The main story overnight is the broad-based weakness across the emerging markets universe – both in currencies and equities.  The MSCI EM equity index fell around 3%, with the index technically entering a bear market from its most recent peak in January.  China’s tech giant Tencent, which has the largest weight in the MSCI EM index at nearly 5%, reported a drop in profits in its earnings report and noted that Chinese regulatory issued had affected its gaming franchise.  The pressure on emerging markets has been building for the past six months amidst continued Fed tightening and QE withdrawal, a strengthening USD and growing concerns about Chinese economic growth (especially given the risk of serious trade war escalation with the US). 

In currencies, the USD/CNY made a new high yesterday, above 6.93. It is now just below the 2016 highs and within reach of the psychologically important 7.0 level.  There was also broader weakness across EMFX, with the South African rand down 2% and the Brazilian real down 1% (both currencies have fallen around 15% this year).  In a sign that emerging market central banks are starting to pivot to tighter policy to stem currency weakness, Indonesia’s central bank unexpectedly raised rates yesterday – this is what tends to happen when the Fed is tightening policy, but it’s clearly another negative for EM domestic growth. 

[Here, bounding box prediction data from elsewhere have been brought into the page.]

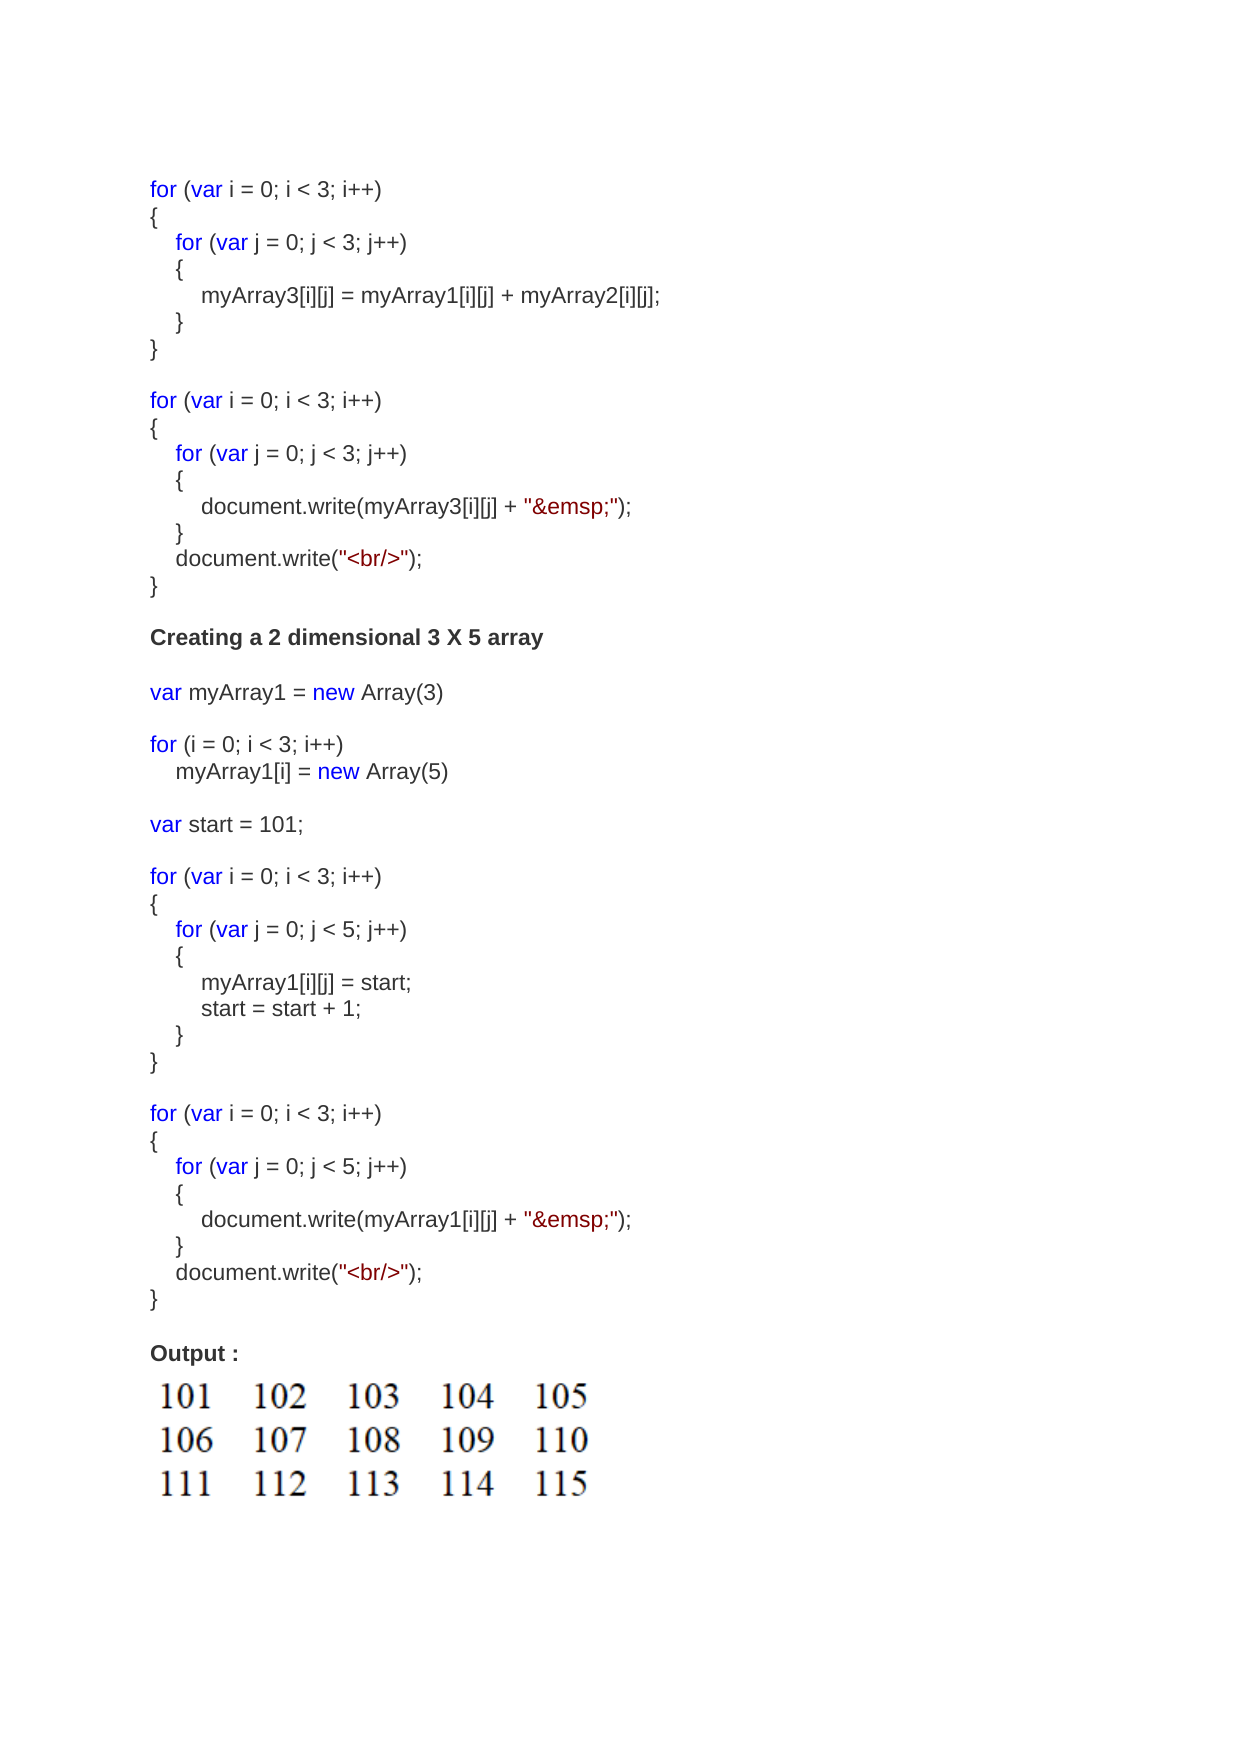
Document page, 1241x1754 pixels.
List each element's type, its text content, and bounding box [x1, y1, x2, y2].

text } [150, 1232, 1090, 1258]
text { [150, 1127, 1090, 1153]
text } [150, 1285, 1090, 1311]
text for (var j = 0; j < 5; j++) [150, 1153, 1090, 1179]
text { [150, 1179, 1090, 1206]
text { [150, 413, 1090, 440]
text for (var j = 0; j < 5; j++) [150, 916, 1090, 942]
text document.write(myArray1[i][j] + "&emsp;"); [150, 1206, 1090, 1232]
text } [150, 334, 1090, 361]
text document.write(myArray3[i][j] + "&emsp;"); [150, 493, 1090, 519]
text } [150, 519, 1090, 545]
text for (i = 0; i < 3; i++) [150, 731, 1090, 758]
text for (var i = 0; i < 3; i++) [150, 1100, 1090, 1127]
text } [150, 572, 1090, 598]
text for (var i = 0; i < 3; i++) [150, 176, 1090, 203]
text } [150, 308, 1090, 334]
text { [150, 466, 1090, 493]
text for (var i = 0; i < 3; i++) [150, 387, 1090, 413]
text { [150, 203, 1090, 229]
text Output : [150, 1311, 1090, 1507]
text var myArray1 = new Array(3) [150, 679, 1090, 705]
text for (var j = 0; j < 3; j++) [150, 440, 1090, 466]
text for (var i = 0; i < 3; i++) [150, 863, 1090, 889]
text } [150, 1048, 1090, 1074]
text var start = 101; [150, 811, 1090, 837]
text start = start + 1; [150, 995, 1090, 1021]
text for (var j = 0; j < 3; j++) [150, 229, 1090, 255]
text myArray3[i][j] = myArray1[i][j] + myArray2[i][j]; [150, 282, 1090, 308]
text { [150, 255, 1090, 282]
text document.write("<br/>"); [150, 545, 1090, 572]
text Creating a 2 dimensional 3 X 5 array [150, 598, 1090, 679]
picture [150, 1368, 597, 1507]
text myArray1[i] = new Array(5) [150, 758, 1090, 784]
text document.write("<br/>"); [150, 1258, 1090, 1285]
text { [150, 942, 1090, 969]
text { [150, 889, 1090, 916]
text myArray1[i][j] = start; [150, 969, 1090, 995]
text } [150, 1021, 1090, 1048]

The odd one out overnight was the Turkish lira, which strengthened 5% after an announcement that Qatar would commit $15b of direct investment to the country and the Turkish banking regulator further tightened limits on TRY FX swaps (making it more expensive for speculators to short the currency).  President Erdogan kept up his diplomatic confrontation with the US by announcing tariffs of 60% to 140% on various imported US goods.  The broad sell-off in emerging markets despite some temporary respite in Turkey highlights that there are bigger underlying factors at play (Fed policy, Chinese growth, trade wars) than simply potential contagion from the lira. 

Commodity markets have moved sharply lower overnight as well.  Copper fell around 4%, and is now down more than 20% from its recent peak in June (incidentally, around the time when the CNY started weakening).  Oil prices also fell 2-3%, after the US DOE revealed a large increase in crude oil inventories in its weekly report. 

The weakness in EM equities flowed through into developed markets as well, with the S&P500 falling around 1%, European bourses between 1-2% lower and the VIX ticking up to 15.  Tencent’s earnings miss also weighed on the NASDAQ, which declined 1.4%.  Government bond yields declined in sympathy with the move in equities, with the US 10 year yield falling 4bps to 2.86%, despite generally better than expected US data.  US retail sales surprised on the upside (although prior months were revised lower) while the Empire manufacturing index beat expectations.  The Atlanta Fed’s GDPNow initial estimate for Q3 GDP was unchanged at 4.3%. 

Against a backdrop of increased risk aversion, commodity price falls, and EMFX and CNY weakness, one might have expected the NZD to be quite a bit weaker overnight.  This hasn’t been the case though; the NZD has traded a very narrow range overnight and is not far from where it was trading this time yesterday, at 0.6565.  In fact, with the exception of the CAD and NOK (both affected by the oil price fall), moves within G10 FX have generally been pretty muted over the past 24 hours.  The EUR is also close to where it was trading this time yesterday.  The Japanese yen and the Swiss franc are the two strongest currencies over the session, reflecting the risk-off tone to markets.